--- begin TEXT SEGMENT ---

Users’ worry on cloud data can be relieved by using cloud data security auditing. An auditor with expertise and special capability will check the cloud data security status for the user who outsourced the data [15]. For cloud data integrity and availability, auditor enables public auditing with data hash checking and fetching [17]. On the other hand, given the confidentiality of the cloud data is violated, there must be some unauthorized user who has accessed the cloud data. With the unauthorized access operation log, the cloud data confidentiality can be audited [11]. Furthermore, cloud data confidentiality auditing enables user accountability by investigating the responsible user who conducts the unauthorized access [10].

Generally, log based data confidentiality auditing can be divided into two stages: log integrity auditing and log operation legality auditing [13]. Since log integrity is precondition of log operation legality auditing, many reliable logging mechanisms have been proposed to ensure log integrity. These logging mechanisms universally adopted hash chain structure to make logs forward-security [9] and append-only properties [6]. As a result, each entry of log is tamper-resilient and resists malicious deletion. After log integrity is assured, log operation legality auditing need to be conducted to investigate data confidentiality status. Log legality auditing analyzes log content to detect illegal operations, which has similar process to DDoS attacks detections [3].

In the cloud, data is commonly stored as blocks, and data access can be multi-grained from file level to block level to support different operation demands. To reflect fine-grained cloud data access operations, log is recorded for every data block in a fine granularity [8]. Thus, massive cloud users make frequent multi-grained access on cloud data, resulting in massive fine-grained logs. The volume of the fine-grained logs becomes too large to efficiently audit. Some methods has been proposed to speed up the log integrity auditing process, including supporting selective verification [13] and using Rabin’s fingerprint and bloom filter for every verification process [1]. However, there are still no efficiency improving method for log operation legality auditing.

In this paper, we propose a file-oriented multi-grained log auditing scheme to solve the problem aforementioned. We firstly design a multi-grained data operation log based on Merkle Hash Tree (MHT) structure [7], and use the state-of-the-art of reliable logging mechanisms to ensure reliable log auditing. Besides, to support multi-grained auditing on logs, we propose a refined AccessList structure together with two auditing algorithms to investigate data leakage with accuracy. In our scheme, the multi-grained logs and the multi-grained auditing target coordinate to achieve high efficiency in log auditing. Particularly, our contribution in this work can be summarized as the following three aspects:

  1. 1.

    We propose a log auditing scheme supporting multiple data granularity, which can hold data confidentiality auditing task on single data block, multiple data blocks and the whole file.

  2. 2.

    We build a data operation log structure which enables multi-grained data operation and improves information validity of logs.

  3. 3.

    We improve the auditing scheme efficiency remarkably, compared with auditing schemes based on the state-of-the-art fine-grained logging.

The rest of the paper is organized as follows: Section 2 overviews the related work. Then we introduce the system and problem statement in Section 3, followed by the detailed description of our scheme in Section 4. Section 5 gives the performance evaluation. Finally, Section 6 gives the concluding remark of the whole paper.

--- end TEXT SEGMENT ---

TO BE DONE
• a. Rewrite the cloud log auditing introduction, starting at "We improve the" and ending at "the whole paper.", with "Section" replaced by "Chapter".
• b. Answer these questions about the cloud log auditing introduction:
(i) Into which two stages can log based data confidentiality auditing be divided?
(ii) What structure is the proposed multi-grained data operation log based on?
(iii) Which section of the paper gives the performance evaluation?
• c. Extend the cloud log auditing introduction past its last sentence.

--- begin SUPPLIED MATERIAL ---

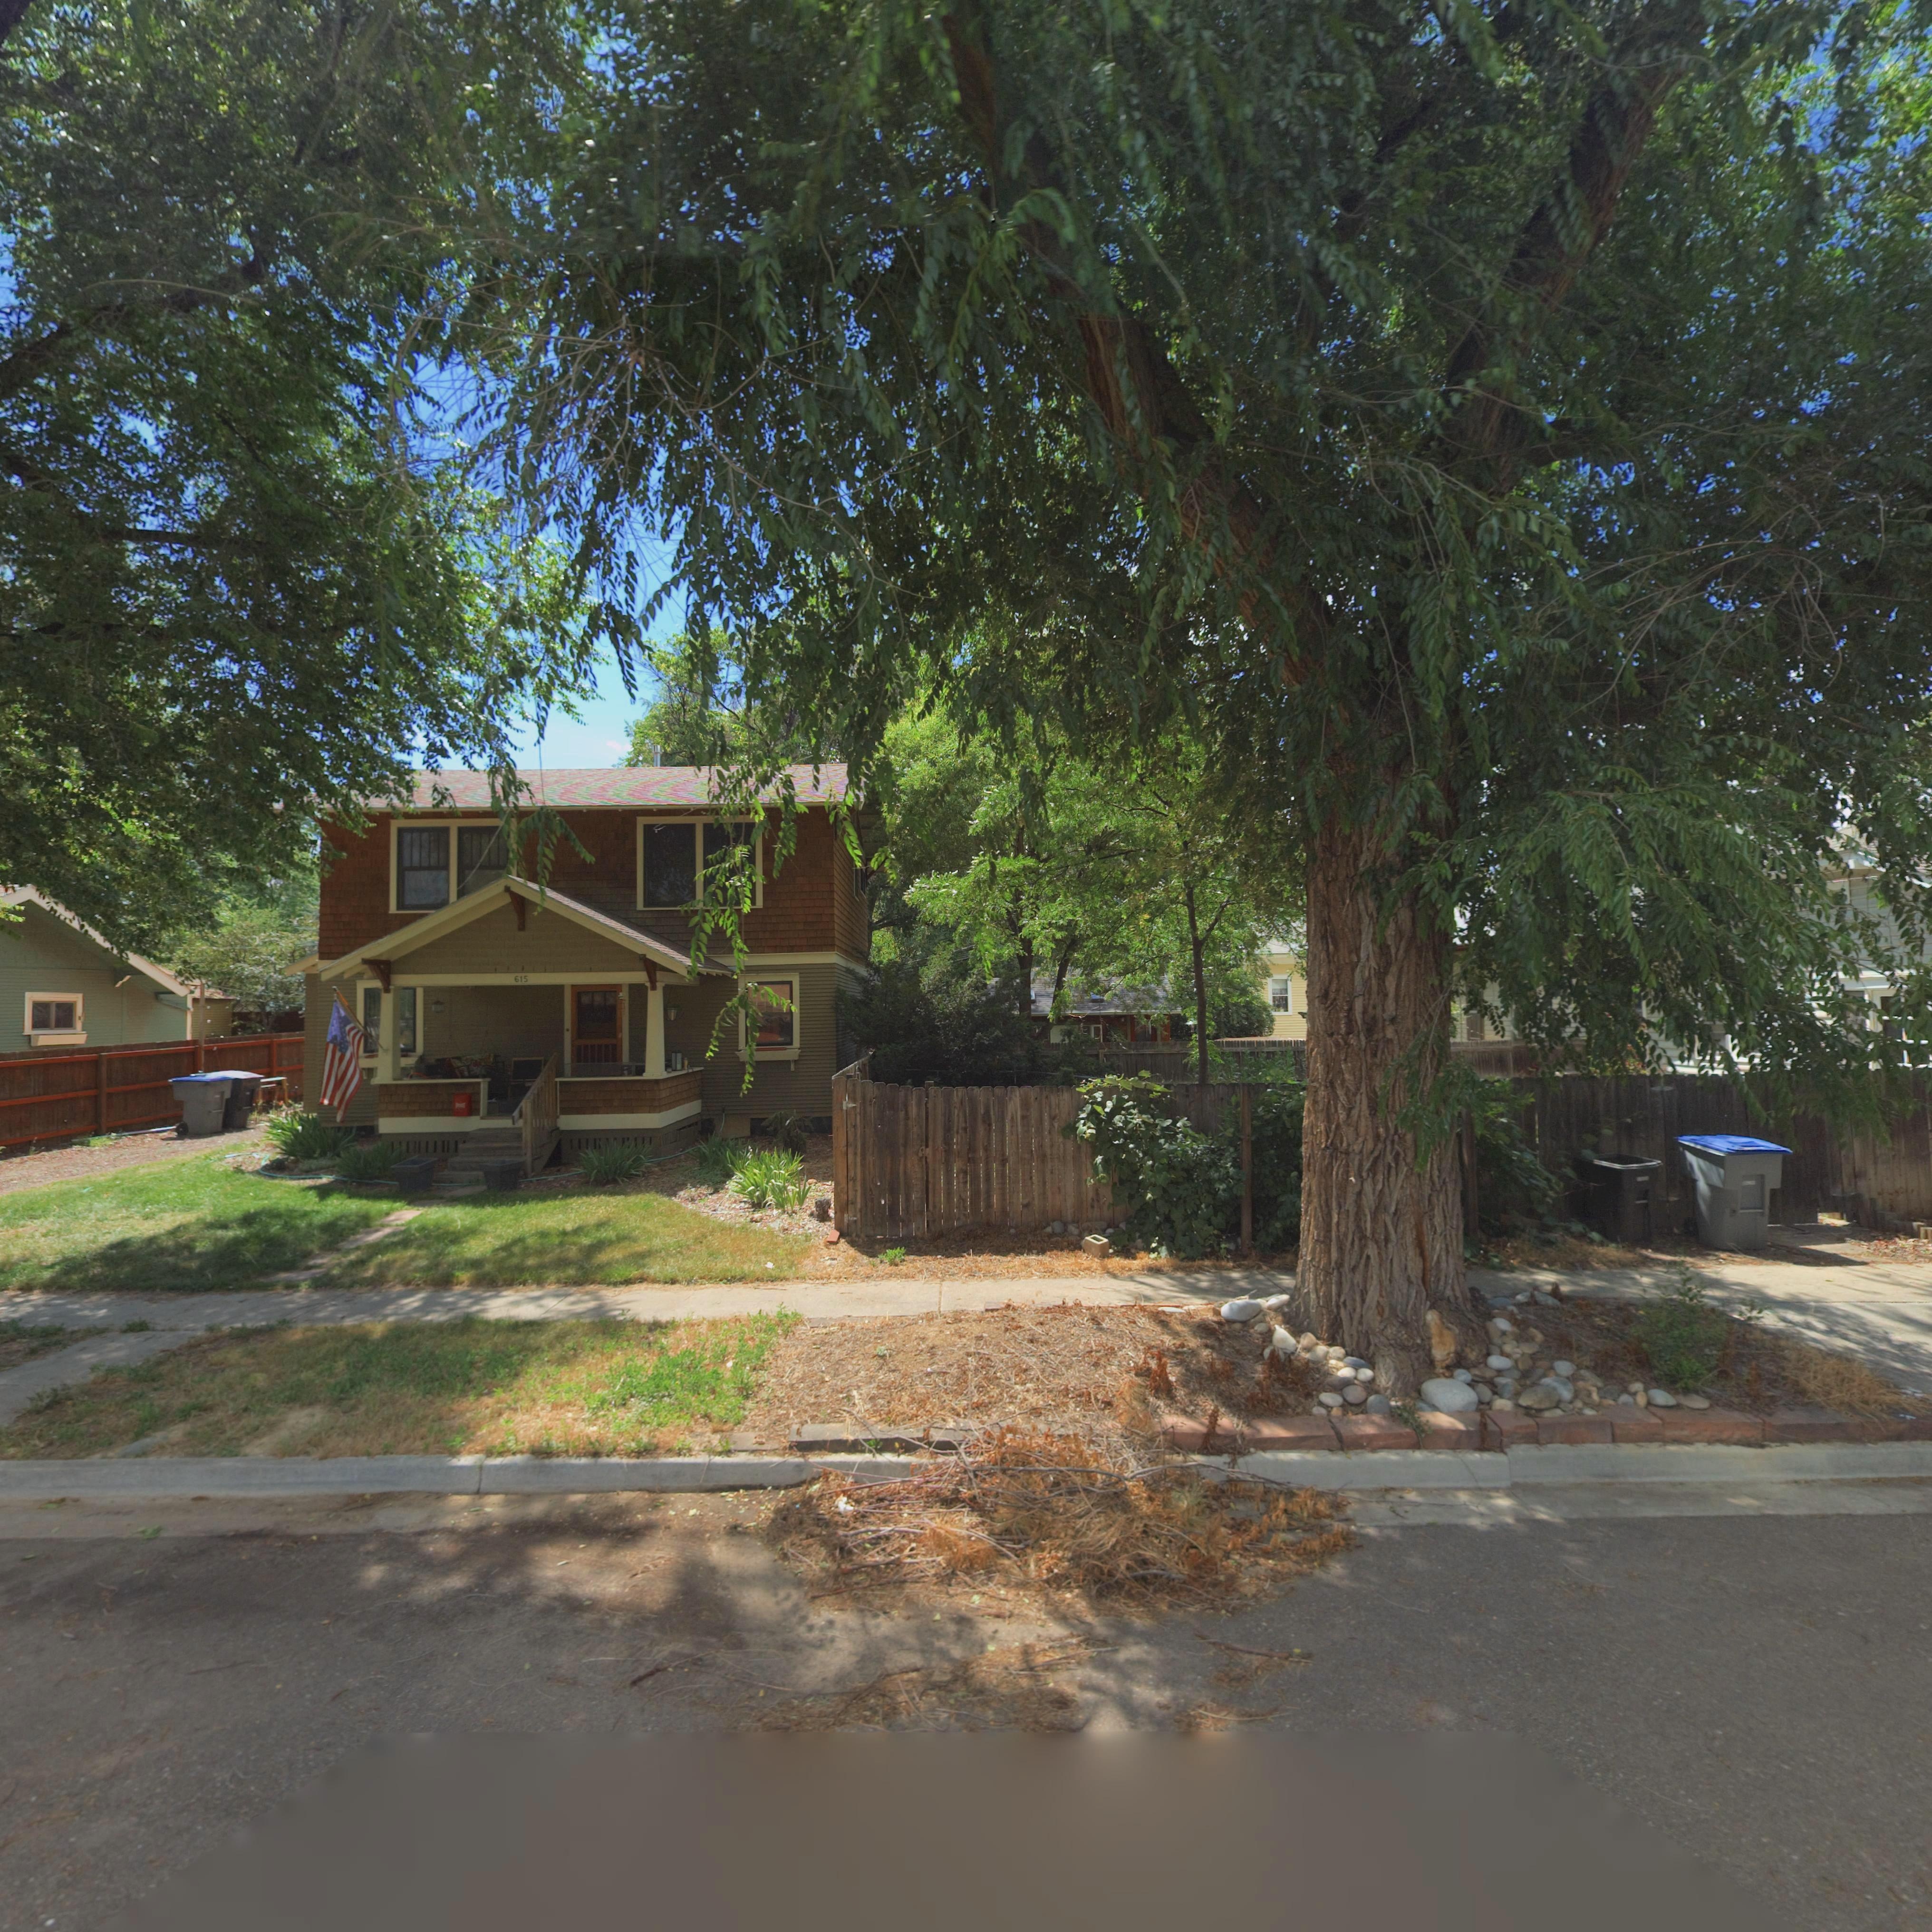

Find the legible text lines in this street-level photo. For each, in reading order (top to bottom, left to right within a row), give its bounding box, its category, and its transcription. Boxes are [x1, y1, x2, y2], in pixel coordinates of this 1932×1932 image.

--- end SUPPLIED MATERIAL ---

PER-TASK OUTPUTS
• a.
We improve the auditing scheme efficiency remarkably, compared with auditing schemes based on the state-of-the-art fine-grained logging.

The rest of the paper is organized as follows: Chapter 2 overviews the related work. Then we introduce the system and problem statement in Chapter 3, followed by the detailed description of our scheme in Chapter 4. Chapter 5 gives the performance evaluation. Finally, Chapter 6 gives the concluding remark of the whole paper.

• b.
(i) Log integrity auditing and log operation legality auditing.
(ii) The Merkle Hash Tree (MHT) structure.
(iii) Section 5.

• c.
2 Related work

Recently, cloud data security has attracted increasing attention of researchers. Some research works [14, 17] focused on the threat of cloud data integrity such as data loss, and put forward and completed cloud data integrity auditing scheme. These works promoted auditing approaches to be applied on logs: using logs auditing to monitor data confidentiality status.

As we state before, log auditing can be divided into two steps: reliable logging which protects and verifies log integrity, and logs forensics which audits legality of log operations.

2.1 Reliable logging

To protect log integrity, forward-security property was proposed to prevent attacker from tampering logs generated before attack happens. The common methods to implement forward-security include hash chain and digital signature [9]. While tampering on logs was prevented by forward-security, malicious deletion attack was still a problem for logging. In 2009, append-only property was proposed to protect log entry from any change after its generation [6]. They firstly presented FssAgg authentication technique to achieve it. Later, PKC-based secure logging called LogFAS [19] achieved both forward-security and append-only properties, and improved log integrity auditing efficiency. CloudProof system [8] designed a reliable log named attestation with both forward-security and append-only properties. Recently, a log block structure [4] was proposed to store logs into blockchain. Thus, the immutability of blockchain can ensure the logs integrity.

However, logging scheme are still faced with incorrect log generation attacks of malicious intrusion. Automated logging mechanism was proposed firstly by leveraging java JAR file’s programmable capability [11]. Then an extension work [10] implements JAR to enclose automated logging mechanism and builds a framework of accountability in case of data leakage. JAR-based automated logging is further adapted in CSP and achieves more efficient logging [18].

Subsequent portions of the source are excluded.